Observational Limits on Terrestrial-Sized Inner Planets Around the CM Draconis System Using the Photometric Transit Method with a Matched-Filter Algorithm

Abstract

A lightcurve of the eclipsing binary CM Draconis has been analyzed for the presence of transits of planets of size >= 2.5 Earth-radii (Re), with periods of 60 days or less, and in co-planar orbits around the binary system. About 400 million model lightcurves, representing transits from planets with periods ranging from 7 to 60 days, have been matched/correlated against these data. This process we call the "transit detection algorithm" or TDA. The resulting `transit-statistics' for each planet candidate allow the quantification of detection probabilities, and of false alarm rates. Our current lightcurve of CM Dra has a coverage of 1014 hours with 26,043 individual points, at a photometric precision between 0.2% and 0.7%. Planets significantly larger then 3Re would constitute a `supra-noise' detection, and for periods of 60 days or less, they would have been detected with a probability of 90%. `Subnoise' detections of smaller planets are more constrained.

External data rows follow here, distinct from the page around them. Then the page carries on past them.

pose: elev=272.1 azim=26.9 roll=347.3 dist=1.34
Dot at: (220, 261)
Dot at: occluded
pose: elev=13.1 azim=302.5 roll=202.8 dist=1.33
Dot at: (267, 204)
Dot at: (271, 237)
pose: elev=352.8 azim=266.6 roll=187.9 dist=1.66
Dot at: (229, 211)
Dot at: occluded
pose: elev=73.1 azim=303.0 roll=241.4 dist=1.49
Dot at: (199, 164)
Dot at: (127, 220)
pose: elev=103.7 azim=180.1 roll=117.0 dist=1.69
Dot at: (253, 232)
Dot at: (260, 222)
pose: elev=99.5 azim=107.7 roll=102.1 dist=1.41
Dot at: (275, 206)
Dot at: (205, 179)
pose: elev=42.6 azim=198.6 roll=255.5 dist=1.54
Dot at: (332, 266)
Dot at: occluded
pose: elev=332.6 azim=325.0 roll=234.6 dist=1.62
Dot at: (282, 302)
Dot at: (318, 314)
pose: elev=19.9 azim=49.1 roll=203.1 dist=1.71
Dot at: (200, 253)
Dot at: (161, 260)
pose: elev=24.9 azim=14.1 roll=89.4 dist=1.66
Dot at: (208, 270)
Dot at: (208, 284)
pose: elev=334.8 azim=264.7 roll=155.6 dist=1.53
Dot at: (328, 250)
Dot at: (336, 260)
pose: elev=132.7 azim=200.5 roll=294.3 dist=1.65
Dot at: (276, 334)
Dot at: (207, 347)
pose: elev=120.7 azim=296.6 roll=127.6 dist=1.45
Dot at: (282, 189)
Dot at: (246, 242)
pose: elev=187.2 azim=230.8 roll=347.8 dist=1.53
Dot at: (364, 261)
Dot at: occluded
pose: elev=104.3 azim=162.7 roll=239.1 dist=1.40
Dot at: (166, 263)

For example, 2.5 Re planets with 10-day periods or less would have been detected with an 80% probability. The necessity for predicted observations is illustrated with the nine top planet candidates that emerged from our TDA analysis. They are the planet candidates with the highest transit-statistics from the 1994-1998 observing seasons and, for them, transits for the 1999 observing season were predicted. Of the seven candidates that were then observationally tested in 1999, all were ruled out except one, which needs further observational confirmation. We conclude that the photometric transit method is a viable way to search for relatively small, inner extrasolar planets with moderate-sized telescopes using CCD photometry with a matching-filter analysis.